• **Task to carry out**
Update the text of the material below by replacing "Linux Mint" with "Mint" wherever it appears and leaving everything else unchanged. Omit the pictures from your answer.

:::

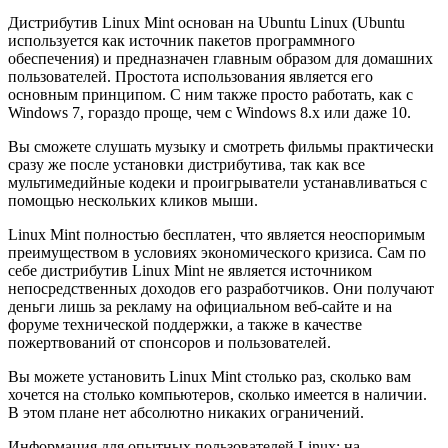
Дистрибутив Linux Mint основан на Ubuntu Linux (Ubuntu
используется как источник пакетов программного
обеспечения) и предназначен главным образом для домашних
пользователей. Простота использования является его
основным принципом. С ним также просто работать, как с
Windows 7, гораздо проще, чем с Windows 8.x или даже 10.
Вы сможете слушать музыку и смотреть фильмы практически
сразу же после установки дистрибутива, так как все
мультимедийные кодеки и проигрыватели устанавливаться с
помощью нескольких кликов мыши.
Linux Mint полностью бесплатен, что является неоспоримым
преимуществом в условиях экономического кризиса. Сам по
себе дистрибутив Linux Mint не является источником
непосредственных доходов его разработчиков. Они получают
деньги лишь за рекламу на официальном веб-сайте и на
форуме технической поддержки, а также в качестве
пожертвований от спонсоров и пользователей.
Вы можете установить Linux Mint столько раз, сколько вам
хочется на столько компьютеров, сколько имеется в наличии.
В этом плане нет абсолютно никаких ограничений.
Информация для опытных пользователей Linux: на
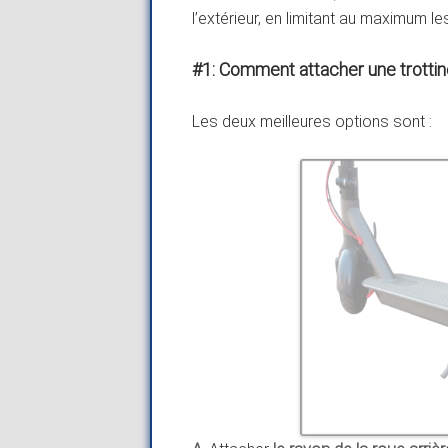
l’extérieur, en limitant au maximum 
#1: Comment attacher une trottin
Les deux meilleures options sont :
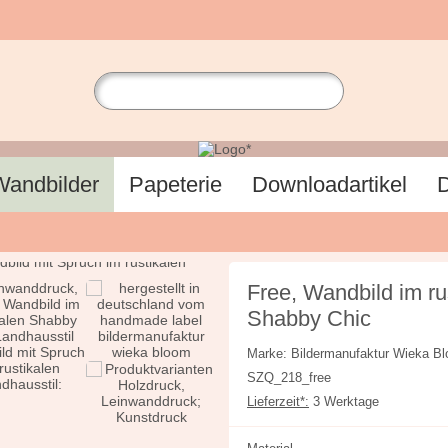
Wandbilder
Papeterie
Downloadartikel
D
Free, Wandbild im ru
Shabby Chic
Marke: Bildermanufaktur Wieka
SZQ_218_free
Lieferzeit*:
3 Werktage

:::

• **Exercise solution**
Дистрибутив Mint основан на Ubuntu Linux (Ubuntu
используется как источник пакетов программного
обеспечения) и предназначен главным образом для домашних
пользователей. Простота использования является его
основным принципом. С ним также просто работать, как с
Windows 7, гораздо проще, чем с Windows 8.x или даже 10.
Вы сможете слушать музыку и смотреть фильмы практически
сразу же после установки дистрибутива, так как все
мультимедийные кодеки и проигрыватели устанавливаться с
помощью нескольких кликов мыши.
Mint полностью бесплатен, что является неоспоримым
преимуществом в условиях экономического кризиса. Сам по
себе дистрибутив Mint не является источником
непосредственных доходов его разработчиков. Они получают
деньги лишь за рекламу на официальном веб-сайте и на
форуме технической поддержки, а также в качестве
пожертвований от спонсоров и пользователей.
Вы можете установить Mint столько раз, сколько вам
хочется на столько компьютеров, сколько имеется в наличии.
В этом плане нет абсолютно никаких ограничений.
Информация для опытных пользователей Linux: на
l’extérieur, en limitant au maximum 
#1: Comment attacher une trottin
Les deux meilleures options sont :
Wandbilder
Papeterie
Downloadartikel
D
Free, Wandbild im ru
Shabby Chic
Marke: Bildermanufaktur Wieka
SZQ_218_free
Lieferzeit*:
3 Werktage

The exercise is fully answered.